### ACTIVITY
The records that follow are to be repeated exactly, in full.

### THE INPUT
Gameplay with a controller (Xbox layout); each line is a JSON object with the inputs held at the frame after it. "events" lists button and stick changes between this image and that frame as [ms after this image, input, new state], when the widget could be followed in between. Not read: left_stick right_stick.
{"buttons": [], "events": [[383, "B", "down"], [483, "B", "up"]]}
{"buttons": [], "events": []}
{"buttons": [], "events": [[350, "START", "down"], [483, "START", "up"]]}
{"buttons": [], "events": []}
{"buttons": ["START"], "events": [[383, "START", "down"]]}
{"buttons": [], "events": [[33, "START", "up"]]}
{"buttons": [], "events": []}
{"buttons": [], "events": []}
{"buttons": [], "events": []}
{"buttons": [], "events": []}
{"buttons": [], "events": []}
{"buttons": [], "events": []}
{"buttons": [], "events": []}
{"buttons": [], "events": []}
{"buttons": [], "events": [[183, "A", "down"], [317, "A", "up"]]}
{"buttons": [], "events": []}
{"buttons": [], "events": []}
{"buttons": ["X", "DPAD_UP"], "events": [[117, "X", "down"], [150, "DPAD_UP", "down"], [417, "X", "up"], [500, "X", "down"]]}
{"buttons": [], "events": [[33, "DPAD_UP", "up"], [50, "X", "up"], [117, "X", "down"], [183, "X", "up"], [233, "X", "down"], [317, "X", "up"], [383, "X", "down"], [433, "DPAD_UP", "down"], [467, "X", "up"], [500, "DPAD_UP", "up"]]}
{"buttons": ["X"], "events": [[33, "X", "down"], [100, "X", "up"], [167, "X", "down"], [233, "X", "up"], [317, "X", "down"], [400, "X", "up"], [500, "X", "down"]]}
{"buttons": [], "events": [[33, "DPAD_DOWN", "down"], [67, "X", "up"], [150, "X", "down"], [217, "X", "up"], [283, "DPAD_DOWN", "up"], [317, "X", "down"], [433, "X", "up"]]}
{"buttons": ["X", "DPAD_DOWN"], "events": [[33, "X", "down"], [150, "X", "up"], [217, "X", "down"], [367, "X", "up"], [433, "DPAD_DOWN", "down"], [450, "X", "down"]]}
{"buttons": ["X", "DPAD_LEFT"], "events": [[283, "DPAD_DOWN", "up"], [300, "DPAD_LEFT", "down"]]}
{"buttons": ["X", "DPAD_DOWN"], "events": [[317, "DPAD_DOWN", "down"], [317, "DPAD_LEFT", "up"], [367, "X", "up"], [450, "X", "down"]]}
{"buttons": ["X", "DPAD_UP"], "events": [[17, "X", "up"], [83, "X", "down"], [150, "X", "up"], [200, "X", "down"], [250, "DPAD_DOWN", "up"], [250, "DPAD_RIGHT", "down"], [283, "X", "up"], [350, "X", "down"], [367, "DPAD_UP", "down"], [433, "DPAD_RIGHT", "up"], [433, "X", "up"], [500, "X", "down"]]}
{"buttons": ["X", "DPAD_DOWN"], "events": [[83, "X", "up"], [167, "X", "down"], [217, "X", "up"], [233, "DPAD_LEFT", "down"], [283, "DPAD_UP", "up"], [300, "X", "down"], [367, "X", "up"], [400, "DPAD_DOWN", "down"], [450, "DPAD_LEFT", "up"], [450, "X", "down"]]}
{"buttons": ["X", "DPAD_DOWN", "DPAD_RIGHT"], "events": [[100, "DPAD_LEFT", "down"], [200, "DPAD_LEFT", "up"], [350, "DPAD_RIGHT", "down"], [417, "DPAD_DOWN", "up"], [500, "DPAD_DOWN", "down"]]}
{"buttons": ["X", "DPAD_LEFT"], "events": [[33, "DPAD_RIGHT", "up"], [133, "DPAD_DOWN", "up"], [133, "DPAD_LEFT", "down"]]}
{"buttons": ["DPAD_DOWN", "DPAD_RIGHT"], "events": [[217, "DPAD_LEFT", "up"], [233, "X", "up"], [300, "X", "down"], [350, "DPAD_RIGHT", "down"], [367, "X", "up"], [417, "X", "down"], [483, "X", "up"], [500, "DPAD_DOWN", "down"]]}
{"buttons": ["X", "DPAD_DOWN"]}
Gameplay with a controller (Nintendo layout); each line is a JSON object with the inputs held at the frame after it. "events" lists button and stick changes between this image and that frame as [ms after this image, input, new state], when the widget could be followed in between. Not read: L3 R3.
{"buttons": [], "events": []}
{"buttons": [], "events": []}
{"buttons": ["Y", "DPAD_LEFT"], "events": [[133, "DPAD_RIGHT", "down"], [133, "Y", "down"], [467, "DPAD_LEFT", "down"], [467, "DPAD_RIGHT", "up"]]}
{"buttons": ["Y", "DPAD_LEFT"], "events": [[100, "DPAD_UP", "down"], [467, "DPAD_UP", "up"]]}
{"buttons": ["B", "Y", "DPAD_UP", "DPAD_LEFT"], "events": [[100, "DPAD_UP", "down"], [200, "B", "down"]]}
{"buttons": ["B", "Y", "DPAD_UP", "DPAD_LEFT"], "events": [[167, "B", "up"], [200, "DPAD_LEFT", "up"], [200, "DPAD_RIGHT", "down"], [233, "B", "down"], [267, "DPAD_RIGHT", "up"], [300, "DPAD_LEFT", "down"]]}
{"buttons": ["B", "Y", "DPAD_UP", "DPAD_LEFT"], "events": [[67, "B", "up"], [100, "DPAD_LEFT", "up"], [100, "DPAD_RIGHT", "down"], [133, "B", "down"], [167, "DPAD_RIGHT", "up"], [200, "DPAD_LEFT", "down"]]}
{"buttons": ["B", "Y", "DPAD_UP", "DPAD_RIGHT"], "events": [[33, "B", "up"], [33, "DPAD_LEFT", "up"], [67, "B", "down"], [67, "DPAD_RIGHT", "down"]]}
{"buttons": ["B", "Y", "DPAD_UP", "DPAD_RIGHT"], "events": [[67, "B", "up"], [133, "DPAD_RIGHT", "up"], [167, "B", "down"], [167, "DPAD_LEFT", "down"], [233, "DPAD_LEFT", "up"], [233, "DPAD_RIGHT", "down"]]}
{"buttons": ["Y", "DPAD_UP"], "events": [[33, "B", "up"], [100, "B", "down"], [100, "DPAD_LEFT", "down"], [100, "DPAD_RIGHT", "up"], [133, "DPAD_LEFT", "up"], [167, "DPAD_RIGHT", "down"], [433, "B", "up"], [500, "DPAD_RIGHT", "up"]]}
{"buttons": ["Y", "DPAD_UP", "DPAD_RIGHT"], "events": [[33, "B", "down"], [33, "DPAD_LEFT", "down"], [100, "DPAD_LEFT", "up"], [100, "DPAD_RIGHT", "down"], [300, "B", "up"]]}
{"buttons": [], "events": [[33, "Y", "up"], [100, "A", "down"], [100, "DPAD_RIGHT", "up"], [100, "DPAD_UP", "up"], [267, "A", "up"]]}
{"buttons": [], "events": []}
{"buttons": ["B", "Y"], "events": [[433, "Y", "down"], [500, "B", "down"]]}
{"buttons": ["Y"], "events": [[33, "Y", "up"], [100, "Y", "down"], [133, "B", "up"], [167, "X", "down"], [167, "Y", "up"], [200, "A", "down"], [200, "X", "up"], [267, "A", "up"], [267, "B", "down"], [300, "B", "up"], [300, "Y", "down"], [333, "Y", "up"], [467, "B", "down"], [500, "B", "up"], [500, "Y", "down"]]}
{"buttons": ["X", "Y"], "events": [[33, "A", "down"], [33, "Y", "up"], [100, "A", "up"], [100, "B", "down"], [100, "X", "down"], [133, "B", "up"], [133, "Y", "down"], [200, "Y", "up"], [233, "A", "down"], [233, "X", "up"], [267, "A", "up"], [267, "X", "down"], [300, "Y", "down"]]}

### RESULT OF THIS TASK
Gameplay with a controller (Xbox layout); each line is a JSON object with the inputs held at the frame after it. "events" lists button and stick changes between this image and that frame as [ms after this image, input, new state], when the widget could be followed in between. Not read: left_stick right_stick.
{"buttons": [], "events": [[383, "B", "down"], [483, "B", "up"]]}
{"buttons": [], "events": []}
{"buttons": [], "events": [[350, "START", "down"], [483, "START", "up"]]}
{"buttons": [], "events": []}
{"buttons": ["START"], "events": [[383, "START", "down"]]}
{"buttons": [], "events": [[33, "START", "up"]]}
{"buttons": [], "events": []}
{"buttons": [], "events": []}
{"buttons": [], "events": []}
{"buttons": [], "events": []}
{"buttons": [], "events": []}
{"buttons": [], "events": []}
{"buttons": [], "events": []}
{"buttons": [], "events": []}
{"buttons": [], "events": [[183, "A", "down"], [317, "A", "up"]]}
{"buttons": [], "events": []}
{"buttons": [], "events": []}
{"buttons": ["X", "DPAD_UP"], "events": [[117, "X", "down"], [150, "DPAD_UP", "down"], [417, "X", "up"], [500, "X", "down"]]}
{"buttons": [], "events": [[33, "DPAD_UP", "up"], [50, "X", "up"], [117, "X", "down"], [183, "X", "up"], [233, "X", "down"], [317, "X", "up"], [383, "X", "down"], [433, "DPAD_UP", "down"], [467, "X", "up"], [500, "DPAD_UP", "up"]]}
{"buttons": ["X"], "events": [[33, "X", "down"], [100, "X", "up"], [167, "X", "down"], [233, "X", "up"], [317, "X", "down"], [400, "X", "up"], [500, "X", "down"]]}
{"buttons": [], "events": [[33, "DPAD_DOWN", "down"], [67, "X", "up"], [150, "X", "down"], [217, "X", "up"], [283, "DPAD_DOWN", "up"], [317, "X", "down"], [433, "X", "up"]]}
{"buttons": ["X", "DPAD_DOWN"], "events": [[33, "X", "down"], [150, "X", "up"], [217, "X", "down"], [367, "X", "up"], [433, "DPAD_DOWN", "down"], [450, "X", "down"]]}
{"buttons": ["X", "DPAD_LEFT"], "events": [[283, "DPAD_DOWN", "up"], [300, "DPAD_LEFT", "down"]]}
{"buttons": ["X", "DPAD_DOWN"], "events": [[317, "DPAD_DOWN", "down"], [317, "DPAD_LEFT", "up"], [367, "X", "up"], [450, "X", "down"]]}
{"buttons": ["X", "DPAD_UP"], "events": [[17, "X", "up"], [83, "X", "down"], [150, "X", "up"], [200, "X", "down"], [250, "DPAD_DOWN", "up"], [250, "DPAD_RIGHT", "down"], [283, "X", "up"], [350, "X", "down"], [367, "DPAD_UP", "down"], [433, "DPAD_RIGHT", "up"], [433, "X", "up"], [500, "X", "down"]]}
{"buttons": ["X", "DPAD_DOWN"], "events": [[83, "X", "up"], [167, "X", "down"], [217, "X", "up"], [233, "DPAD_LEFT", "down"], [283, "DPAD_UP", "up"], [300, "X", "down"], [367, "X", "up"], [400, "DPAD_DOWN", "down"], [450, "DPAD_LEFT", "up"], [450, "X", "down"]]}
{"buttons": ["X", "DPAD_DOWN", "DPAD_RIGHT"], "events": [[100, "DPAD_LEFT", "down"], [200, "DPAD_LEFT", "up"], [350, "DPAD_RIGHT", "down"], [417, "DPAD_DOWN", "up"], [500, "DPAD_DOWN", "down"]]}
{"buttons": ["X", "DPAD_LEFT"], "events": [[33, "DPAD_RIGHT", "up"], [133, "DPAD_DOWN", "up"], [133, "DPAD_LEFT", "down"]]}
{"buttons": ["DPAD_DOWN", "DPAD_RIGHT"], "events": [[217, "DPAD_LEFT", "up"], [233, "X", "up"], [300, "X", "down"], [350, "DPAD_RIGHT", "down"], [367, "X", "up"], [417, "X", "down"], [483, "X", "up"], [500, "DPAD_DOWN", "down"]]}
{"buttons": ["X", "DPAD_DOWN"]}
Gameplay with a controller (Nintendo layout); each line is a JSON object with the inputs held at the frame after it. "events" lists button and stick changes between this image and that frame as [ms after this image, input, new state], when the widget could be followed in between. Not read: L3 R3.
{"buttons": [], "events": []}
{"buttons": [], "events": []}
{"buttons": ["Y", "DPAD_LEFT"], "events": [[133, "DPAD_RIGHT", "down"], [133, "Y", "down"], [467, "DPAD_LEFT", "down"], [467, "DPAD_RIGHT", "up"]]}
{"buttons": ["Y", "DPAD_LEFT"], "events": [[100, "DPAD_UP", "down"], [467, "DPAD_UP", "up"]]}
{"buttons": ["B", "Y", "DPAD_UP", "DPAD_LEFT"], "events": [[100, "DPAD_UP", "down"], [200, "B", "down"]]}
{"buttons": ["B", "Y", "DPAD_UP", "DPAD_LEFT"], "events": [[167, "B", "up"], [200, "DPAD_LEFT", "up"], [200, "DPAD_RIGHT", "down"], [233, "B", "down"], [267, "DPAD_RIGHT", "up"], [300, "DPAD_LEFT", "down"]]}
{"buttons": ["B", "Y", "DPAD_UP", "DPAD_LEFT"], "events": [[67, "B", "up"], [100, "DPAD_LEFT", "up"], [100, "DPAD_RIGHT", "down"], [133, "B", "down"], [167, "DPAD_RIGHT", "up"], [200, "DPAD_LEFT", "down"]]}
{"buttons": ["B", "Y", "DPAD_UP", "DPAD_RIGHT"], "events": [[33, "B", "up"], [33, "DPAD_LEFT", "up"], [67, "B", "down"], [67, "DPAD_RIGHT", "down"]]}
{"buttons": ["B", "Y", "DPAD_UP", "DPAD_RIGHT"], "events": [[67, "B", "up"], [133, "DPAD_RIGHT", "up"], [167, "B", "down"], [167, "DPAD_LEFT", "down"], [233, "DPAD_LEFT", "up"], [233, "DPAD_RIGHT", "down"]]}
{"buttons": ["Y", "DPAD_UP"], "events": [[33, "B", "up"], [100, "B", "down"], [100, "DPAD_LEFT", "down"], [100, "DPAD_RIGHT", "up"], [133, "DPAD_LEFT", "up"], [167, "DPAD_RIGHT", "down"], [433, "B", "up"], [500, "DPAD_RIGHT", "up"]]}
{"buttons": ["Y", "DPAD_UP", "DPAD_RIGHT"], "events": [[33, "B", "down"], [33, "DPAD_LEFT", "down"], [100, "DPAD_LEFT", "up"], [100, "DPAD_RIGHT", "down"], [300, "B", "up"]]}
{"buttons": [], "events": [[33, "Y", "up"], [100, "A", "down"], [100, "DPAD_RIGHT", "up"], [100, "DPAD_UP", "up"], [267, "A", "up"]]}
{"buttons": [], "events": []}
{"buttons": ["B", "Y"], "events": [[433, "Y", "down"], [500, "B", "down"]]}
{"buttons": ["Y"], "events": [[33, "Y", "up"], [100, "Y", "down"], [133, "B", "up"], [167, "X", "down"], [167, "Y", "up"], [200, "A", "down"], [200, "X", "up"], [267, "A", "up"], [267, "B", "down"], [300, "B", "up"], [300, "Y", "down"], [333, "Y", "up"], [467, "B", "down"], [500, "B", "up"], [500, "Y", "down"]]}
{"buttons": ["X", "Y"], "events": [[33, "A", "down"], [33, "Y", "up"], [100, "A", "up"], [100, "B", "down"], [100, "X", "down"], [133, "B", "up"], [133, "Y", "down"], [200, "Y", "up"], [233, "A", "down"], [233, "X", "up"], [267, "A", "up"], [267, "X", "down"], [300, "Y", "down"]]}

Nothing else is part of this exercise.